Pantau - Perdana Menteri Thailand Anutin Charnvirakul menegaskan akan melanjutkan aksi militer terhadap Kamboja, meskipun Presiden Amerika Serikat Donald Trump mengklaim telah memediasi kesepakatan gencatan senjata antara kedua negara yang bersengketa di perbatasan.
PM Thailand Bantah Kesepakatan Damai, Serangan Lintas Batas Terus Terjadi
Melalui pernyataan di akun Facebook resminya, PM Anutin menyatakan bahwa ketegangan di perbatasan dengan Kamboja “jelas bukan kecelakaan di pinggir jalan”, dan pemerintah Thailand akan terus bertindak demi melindungi tanah dan rakyatnya.
“Thailand akan terus melakukan aksi militer sampai kami merasa tidak ada lagi bahaya dan ancaman terhadap tanah dan rakyat kami. Saya ingin memperjelas hal ini,” ujarnya, dikutip dari Thai Enquirer, Sabtu (13/12).
Pernyataan itu muncul hanya beberapa jam setelah Trump mengatakan telah berbicara dengan PM Anutin dan PM Kamboja Hun Manet, menghasilkan kesepakatan gencatan senjata dan kembali pada perjanjian damai sebelumnya.
“Mereka telah sepakat untuk menghentikan seluruh tembakan efektif mulai malam ini, dan kembali ke Kesepakatan Damai awal yang dibuat bersama saya dan mereka, dengan bantuan Perdana Menteri Malaysia yang hebat, Anwar Ibrahim,” tulis Trump melalui platform Truth Social.
Namun di lapangan, bentrokan terus berlanjut.
Militer Thailand melaporkan adanya serangan roket dari pihak Kamboja ke wilayah Provinsi Sisaket yang melukai empat orang warga sipil.
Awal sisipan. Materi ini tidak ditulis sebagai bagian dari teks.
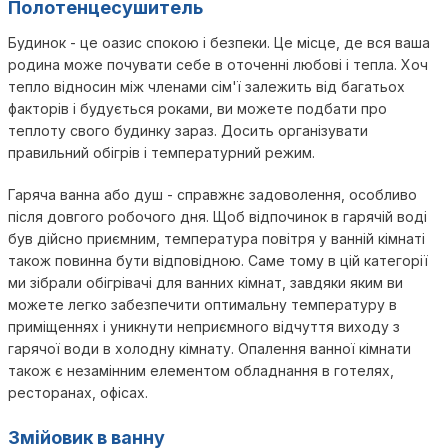
Полотенцесушитель
Будинок - це оазис спокою і безпеки. Це місце, де вся ваша
родина може почувати себе в оточенні любові і тепла. Хоч
тепло відносин між членами сім'ї залежить від багатьох
факторів і будується роками, ви можете подбати про
теплоту свого будинку зараз. Досить організувати
правильний обігрів і температурний режим.
Гаряча ванна або душ - справжнє задоволення, особливо
після довгого робочого дня. Щоб відпочинок в гарячій воді
був дійсно приємним, температура повітря у ванній кімнаті
також повинна бути відповідною. Саме тому в цій категорії
ми зібрали обігрівачі для ванних кімнат, завдяки яким ви
можете легко забезпечити оптимальну температуру в
приміщеннях і уникнути неприємного відчуття виходу з
гарячої води в холодну кімнату. Опалення ванної кімнати
також є незамінним елементом обладнання в готелях,
ресторанах, офісах.
Змійовик в ванну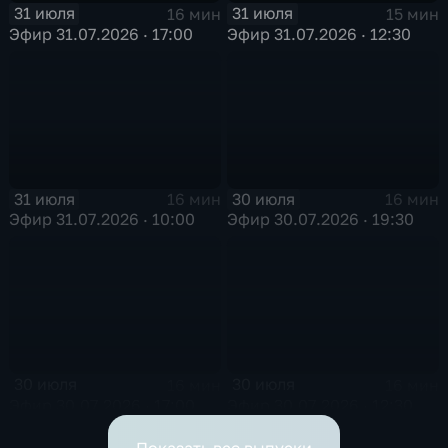
31 июля
31 июля
16 мин
15 мин
Эфир 31.07.2026 · 17:00
Эфир 31.07.2026 · 12:30
31 июля
30 июля
16 мин
16 мин
Эфир 31.07.2026 · 10:00
Эфир 30.07.2026 · 19:30
30 июля
30 июля
16 мин
16 мин
Эфир 30.07.2026 · 17:00
Эфир 30.07.2026 · 12:30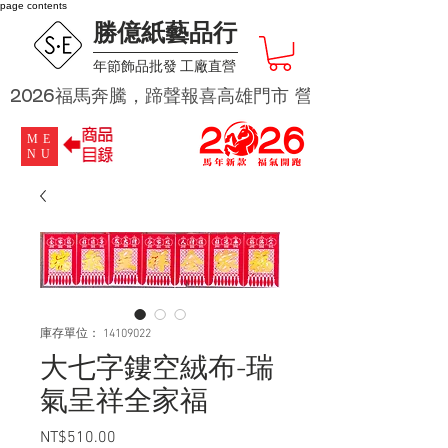
page contents
勝億紙藝品行
​年節飾品批發 工廠直營
2026福馬奔騰，蹄聲報喜高雄門市 營業時段為 週二及週四 
ME
NU
庫存單位： 14109022
大七字鏤空絨布-瑞
氣呈祥全家福
NT$510.00
價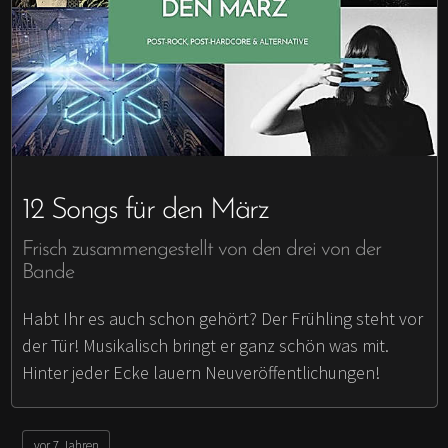
12 Songs für den März
Frisch zusammengestellt von den drei von der
Bande
Habt Ihr es auch schon gehört? Der Frühling steht vor
der Tür! Musikalisch bringt er ganz schön was mit.
Hinter jeder Ecke lauern Neuveröffentlichungen!
vor 7 Jahren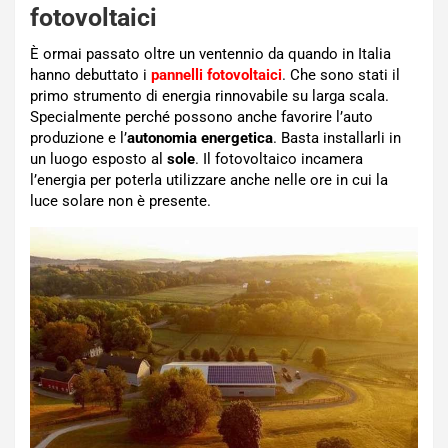
fotovoltaici
È ormai passato oltre un ventennio da quando in Italia
hanno debuttato i
pannelli fotovoltaici
. Che sono stati il
primo strumento di energia rinnovabile su larga scala.
Specialmente perché possono anche favorire l’auto
produzione e l’
autonomia energetica
. Basta installarli in
un luogo esposto al
sole
. Il fotovoltaico incamera
l’energia per poterla utilizzare anche nelle ore in cui la
luce solare non è presente.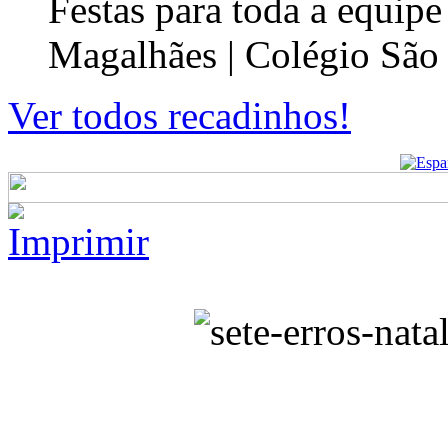
Festas para toda a equip
Magalhães | Colégio São
Ver todos recadinhos!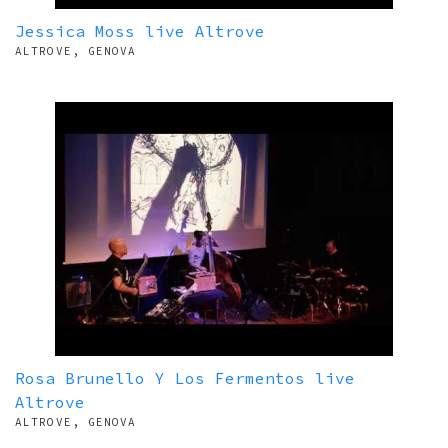
Jessica Moss live Altrove
ALTROVE, GENOVA
Rosa Brunello Y Los Fermentos live
Altrove
ALTROVE, GENOVA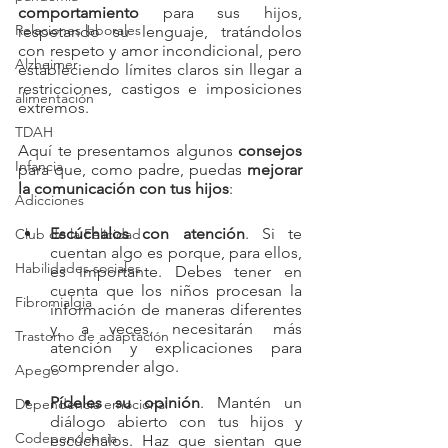
comportamiento 
para sus hijos, 
Relaciones laborales
respetando su lenguaje, tratándolos 
con respeto y amor incondicional, pero 
Alzheimer
estableciendo límites claros sin llegar a 
restricciones, castigos e imposiciones 
alimentación
extremos.
TDAH
Aquí te presentamos algunos
 consejos
Infancia
para que, como padre, puedas 
mejorar 
la comunicación con tus hijos
:
Adicciones
Escúchalos con atención
. Si te 
Club de la Felicidad
cuentan algo es porque, para ellos, 
Habilidades sociales
es importante. Debes tener en 
cuenta que los niños procesan la 
Fibromialgia
información de maneras diferentes 
y, a veces, necesitarán más 
Trastorno de adaptación
atención y explicaciones para 
comprender algo.
Apego
Pídeles su opinión
. Mantén un 
Dependencia emocional
diálogo abierto con tus hijos y 
Codependencia
escúchalos. Haz que sientan que 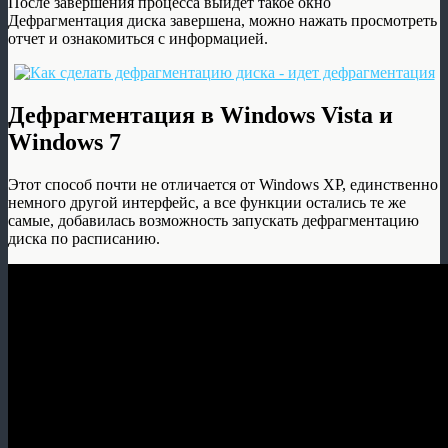
После завершения процесса выйдет такое окно
Дефрагментация диска завершена, можно нажать просмотреть
отчет и ознакомиться с информацией.
Дефрагментация в Windows Vista и
Windows 7
Этот способ почти не отличается от Windows XP, единственно
немного другой интерфейс, а все функции остались те же
самые, добавилась возможность запускать дефрагментацию
диска по расписанию.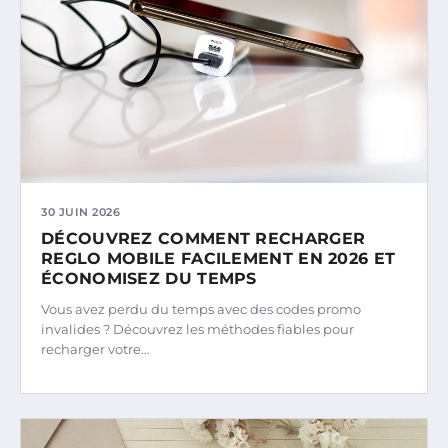
30 JUIN 2026
DÉCOUVREZ COMMENT RECHARGER
REGLO MOBILE FACILEMENT EN 2026 ET
ÉCONOMISEZ DU TEMPS
Vous avez perdu du temps avec des codes promo
invalides ? Découvrez les méthodes fiables pour
recharger votre…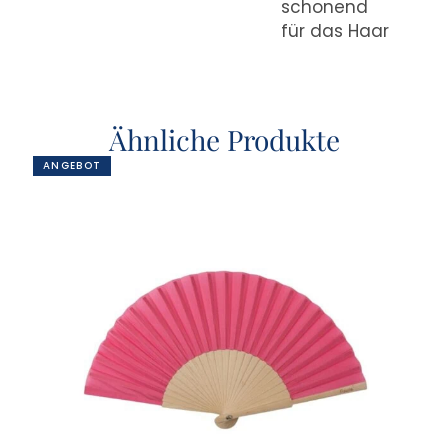
schonend
für das Haar
Ähnliche Produkte
ANGEBOT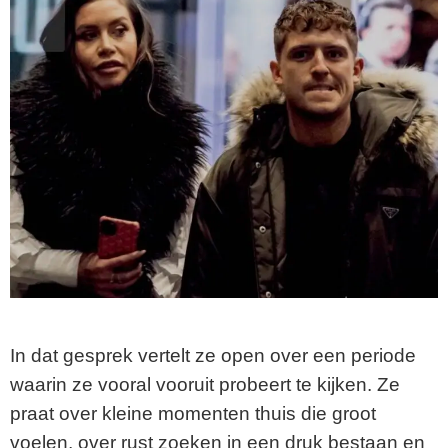
In dat gesprek vertelt ze open over een periode
waarin ze vooral vooruit probeert te kijken. Ze
praat over kleine momenten thuis die groot
voelen, over rust zoeken in een druk bestaan en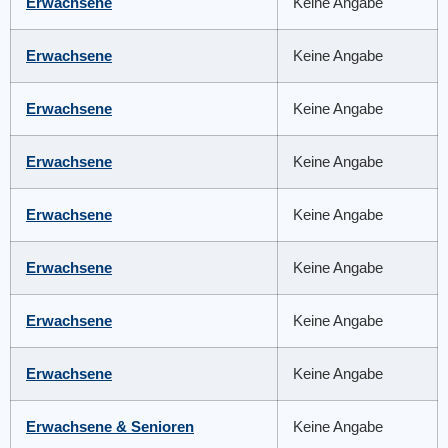
Erwachsene
Keine Angabe
Erwachsene
Keine Angabe
Erwachsene
Keine Angabe
Erwachsene
Keine Angabe
Erwachsene
Keine Angabe
Erwachsene
Keine Angabe
Erwachsene
Keine Angabe
Erwachsene
Keine Angabe
Erwachsene & Senioren
Keine Angabe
Sementara media pemerintah Kamboja mengklaim jet tempur F-16 milik Thailand menjatuhkan bom di Provinsi Pursat, Kamboja.
Korban Meningkat, Ratusan Ribu Mengungsi di Perbatasan
Pertempuran yang berlangsung sejak awal pekan ini telah menyebabkan 23 orang tewas dan lebih dari 250 lainnya terluka.
Menurut laporan pejabat dan media lokal, 11 warga sipil meninggal di Kamboja, sedangkan di pihak Thailand, sembilan tentara dan tiga warga sipil dilaporkan tewas.
Sekitar 700.000 orang mengungsi di kedua sisi perbatasan akibat konflik ini.
Kedua negara sempat menandatangani kesepakatan damai pada Oktober lalu di Kuala Lumpur, disaksikan Donald Trump dan PM Malaysia Anwar Ibrahim.
Namun perjanjian itu tidak lagi berlaku setelah insiden ledakan ranjau darat yang melukai sejumlah tentara Thailand di wilayah perbatasan.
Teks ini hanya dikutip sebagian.